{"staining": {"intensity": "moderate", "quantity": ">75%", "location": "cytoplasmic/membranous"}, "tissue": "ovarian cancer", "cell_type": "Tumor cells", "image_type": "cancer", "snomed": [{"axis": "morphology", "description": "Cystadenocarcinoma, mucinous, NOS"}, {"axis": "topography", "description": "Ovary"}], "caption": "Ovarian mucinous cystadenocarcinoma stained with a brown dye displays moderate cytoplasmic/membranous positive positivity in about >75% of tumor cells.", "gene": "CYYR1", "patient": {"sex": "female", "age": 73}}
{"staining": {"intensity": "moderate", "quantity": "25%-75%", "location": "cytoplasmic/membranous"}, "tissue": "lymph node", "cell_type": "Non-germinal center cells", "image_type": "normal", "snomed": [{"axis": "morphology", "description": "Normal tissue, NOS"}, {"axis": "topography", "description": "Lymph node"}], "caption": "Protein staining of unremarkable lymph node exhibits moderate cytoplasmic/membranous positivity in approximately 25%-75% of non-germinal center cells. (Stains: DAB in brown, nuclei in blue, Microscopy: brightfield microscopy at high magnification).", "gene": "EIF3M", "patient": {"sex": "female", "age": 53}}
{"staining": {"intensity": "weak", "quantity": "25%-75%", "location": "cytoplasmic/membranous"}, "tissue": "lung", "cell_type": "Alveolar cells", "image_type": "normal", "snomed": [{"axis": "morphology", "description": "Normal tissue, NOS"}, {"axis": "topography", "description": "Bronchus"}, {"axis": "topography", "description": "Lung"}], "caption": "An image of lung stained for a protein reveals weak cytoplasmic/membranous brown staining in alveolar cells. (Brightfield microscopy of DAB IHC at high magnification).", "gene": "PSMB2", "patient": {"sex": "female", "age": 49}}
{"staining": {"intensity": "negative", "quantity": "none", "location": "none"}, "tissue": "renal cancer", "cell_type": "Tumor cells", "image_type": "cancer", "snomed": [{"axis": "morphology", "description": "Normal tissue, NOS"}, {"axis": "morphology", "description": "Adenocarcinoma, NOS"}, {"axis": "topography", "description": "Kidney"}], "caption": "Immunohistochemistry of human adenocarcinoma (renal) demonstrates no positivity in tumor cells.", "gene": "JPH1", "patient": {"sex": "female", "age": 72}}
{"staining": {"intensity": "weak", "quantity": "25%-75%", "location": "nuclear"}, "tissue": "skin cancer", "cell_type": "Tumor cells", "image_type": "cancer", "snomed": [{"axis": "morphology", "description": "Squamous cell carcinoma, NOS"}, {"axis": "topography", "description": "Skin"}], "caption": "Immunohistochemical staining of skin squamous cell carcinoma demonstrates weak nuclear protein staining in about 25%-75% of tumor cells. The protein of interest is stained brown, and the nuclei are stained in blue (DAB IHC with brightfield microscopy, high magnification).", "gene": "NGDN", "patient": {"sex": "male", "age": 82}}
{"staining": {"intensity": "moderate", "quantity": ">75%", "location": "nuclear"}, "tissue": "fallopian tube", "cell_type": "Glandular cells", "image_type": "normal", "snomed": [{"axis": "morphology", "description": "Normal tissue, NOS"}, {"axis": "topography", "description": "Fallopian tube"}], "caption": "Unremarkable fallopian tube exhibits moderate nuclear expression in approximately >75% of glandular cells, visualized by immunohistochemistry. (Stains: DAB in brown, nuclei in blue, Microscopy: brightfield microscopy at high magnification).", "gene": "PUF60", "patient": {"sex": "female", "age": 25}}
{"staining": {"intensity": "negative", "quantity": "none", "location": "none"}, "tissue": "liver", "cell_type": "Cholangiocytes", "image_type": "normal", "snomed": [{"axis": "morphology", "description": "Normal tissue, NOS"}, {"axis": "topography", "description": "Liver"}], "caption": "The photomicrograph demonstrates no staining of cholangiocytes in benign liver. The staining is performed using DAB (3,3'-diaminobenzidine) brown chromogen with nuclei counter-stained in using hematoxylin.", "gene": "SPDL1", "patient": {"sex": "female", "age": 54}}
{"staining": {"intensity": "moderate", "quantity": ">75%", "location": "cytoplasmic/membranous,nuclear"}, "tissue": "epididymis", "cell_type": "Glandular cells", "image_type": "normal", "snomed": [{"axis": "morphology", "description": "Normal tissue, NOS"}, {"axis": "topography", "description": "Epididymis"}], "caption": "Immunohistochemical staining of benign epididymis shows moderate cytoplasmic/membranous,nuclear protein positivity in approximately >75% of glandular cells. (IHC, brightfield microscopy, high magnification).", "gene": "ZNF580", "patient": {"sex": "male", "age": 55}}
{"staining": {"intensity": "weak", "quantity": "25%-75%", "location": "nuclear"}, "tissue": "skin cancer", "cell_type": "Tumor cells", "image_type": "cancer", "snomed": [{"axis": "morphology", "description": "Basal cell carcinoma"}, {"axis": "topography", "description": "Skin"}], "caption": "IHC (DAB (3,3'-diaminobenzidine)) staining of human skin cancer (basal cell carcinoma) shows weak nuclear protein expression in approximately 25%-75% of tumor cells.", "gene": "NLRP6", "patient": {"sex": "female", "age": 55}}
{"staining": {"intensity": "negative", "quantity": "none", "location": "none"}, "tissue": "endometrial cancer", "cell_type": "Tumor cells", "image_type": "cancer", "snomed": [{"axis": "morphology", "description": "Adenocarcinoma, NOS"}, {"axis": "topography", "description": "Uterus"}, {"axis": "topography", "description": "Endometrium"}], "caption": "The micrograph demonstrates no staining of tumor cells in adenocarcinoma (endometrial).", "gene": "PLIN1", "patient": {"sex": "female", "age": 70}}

**What the task requires**
Repeat each entry above exactly as shown.

**Written response**
{"staining": {"intensity": "moderate", "quantity": ">75%", "location": "cytoplasmic/membranous"}, "tissue": "ovarian cancer", "cell_type": "Tumor cells", "image_type": "cancer", "snomed": [{"axis": "morphology", "description": "Cystadenocarcinoma, mucinous, NOS"}, {"axis": "topography", "description": "Ovary"}], "caption": "Ovarian mucinous cystadenocarcinoma stained with a brown dye displays moderate cytoplasmic/membranous positive positivity in about >75% of tumor cells.", "gene": "CYYR1", "patient": {"sex": "female", "age": 73}}
{"staining": {"intensity": "moderate", "quantity": "25%-75%", "location": "cytoplasmic/membranous"}, "tissue": "lymph node", "cell_type": "Non-germinal center cells", "image_type": "normal", "snomed": [{"axis": "morphology", "description": "Normal tissue, NOS"}, {"axis": "topography", "description": "Lymph node"}], "caption": "Protein staining of unremarkable lymph node exhibits moderate cytoplasmic/membranous positivity in approximately 25%-75% of non-germinal center cells. (Stains: DAB in brown, nuclei in blue, Microscopy: brightfield microscopy at high magnification).", "gene": "EIF3M", "patient": {"sex": "female", "age": 53}}
{"staining": {"intensity": "weak", "quantity": "25%-75%", "location": "cytoplasmic/membranous"}, "tissue": "lung", "cell_type": "Alveolar cells", "image_type": "normal", "snomed": [{"axis": "morphology", "description": "Normal tissue, NOS"}, {"axis": "topography", "description": "Bronchus"}, {"axis": "topography", "description": "Lung"}], "caption": "An image of lung stained for a protein reveals weak cytoplasmic/membranous brown staining in alveolar cells. (Brightfield microscopy of DAB IHC at high magnification).", "gene": "PSMB2", "patient": {"sex": "female", "age": 49}}
{"staining": {"intensity": "negative", "quantity": "none", "location": "none"}, "tissue": "renal cancer", "cell_type": "Tumor cells", "image_type": "cancer", "snomed": [{"axis": "morphology", "description": "Normal tissue, NOS"}, {"axis": "morphology", "description": "Adenocarcinoma, NOS"}, {"axis": "topography", "description": "Kidney"}], "caption": "Immunohistochemistry of human adenocarcinoma (renal) demonstrates no positivity in tumor cells.", "gene": "JPH1", "patient": {"sex": "female", "age": 72}}
{"staining": {"intensity": "weak", "quantity": "25%-75%", "location": "nuclear"}, "tissue": "skin cancer", "cell_type": "Tumor cells", "image_type": "cancer", "snomed": [{"axis": "morphology", "description": "Squamous cell carcinoma, NOS"}, {"axis": "topography", "description": "Skin"}], "caption": "Immunohistochemical staining of skin squamous cell carcinoma demonstrates weak nuclear protein staining in about 25%-75% of tumor cells. The protein of interest is stained brown, and the nuclei are stained in blue (DAB IHC with brightfield microscopy, high magnification).", "gene": "NGDN", "patient": {"sex": "male", "age": 82}}
{"staining": {"intensity": "moderate", "quantity": ">75%", "location": "nuclear"}, "tissue": "fallopian tube", "cell_type": "Glandular cells", "image_type": "normal", "snomed": [{"axis": "morphology", "description": "Normal tissue, NOS"}, {"axis": "topography", "description": "Fallopian tube"}], "caption": "Unremarkable fallopian tube exhibits moderate nuclear expression in approximately >75% of glandular cells, visualized by immunohistochemistry. (Stains: DAB in brown, nuclei in blue, Microscopy: brightfield microscopy at high magnification).", "gene": "PUF60", "patient": {"sex": "female", "age": 25}}
{"staining": {"intensity": "negative", "quantity": "none", "location": "none"}, "tissue": "liver", "cell_type": "Cholangiocytes", "image_type": "normal", "snomed": [{"axis": "morphology", "description": "Normal tissue, NOS"}, {"axis": "topography", "description": "Liver"}], "caption": "The photomicrograph demonstrates no staining of cholangiocytes in benign liver. The staining is performed using DAB (3,3'-diaminobenzidine) brown chromogen with nuclei counter-stained in using hematoxylin.", "gene": "SPDL1", "patient": {"sex": "female", "age": 54}}
{"staining": {"intensity": "moderate", "quantity": ">75%", "location": "cytoplasmic/membranous,nuclear"}, "tissue": "epididymis", "cell_type": "Glandular cells", "image_type": "normal", "snomed": [{"axis": "morphology", "description": "Normal tissue, NOS"}, {"axis": "topography", "description": "Epididymis"}], "caption": "Immunohistochemical staining of benign epididymis shows moderate cytoplasmic/membranous,nuclear protein positivity in approximately >75% of glandular cells. (IHC, brightfield microscopy, high magnification).", "gene": "ZNF580", "patient": {"sex": "male", "age": 55}}
{"staining": {"intensity": "weak", "quantity": "25%-75%", "location": "nuclear"}, "tissue": "skin cancer", "cell_type": "Tumor cells", "image_type": "cancer", "snomed": [{"axis": "morphology", "description": "Basal cell carcinoma"}, {"axis": "topography", "description": "Skin"}], "caption": "IHC (DAB (3,3'-diaminobenzidine)) staining of human skin cancer (basal cell carcinoma) shows weak nuclear protein expression in approximately 25%-75% of tumor cells.", "gene": "NLRP6", "patient": {"sex": "female", "age": 55}}
{"staining": {"intensity": "negative", "quantity": "none", "location": "none"}, "tissue": "endometrial cancer", "cell_type": "Tumor cells", "image_type": "cancer", "snomed": [{"axis": "morphology", "description": "Adenocarcinoma, NOS"}, {"axis": "topography", "description": "Uterus"}, {"axis": "topography", "description": "Endometrium"}], "caption": "The micrograph demonstrates no staining of tumor cells in adenocarcinoma (endometrial).", "gene": "PLIN1", "patient": {"sex": "female", "age": 70}}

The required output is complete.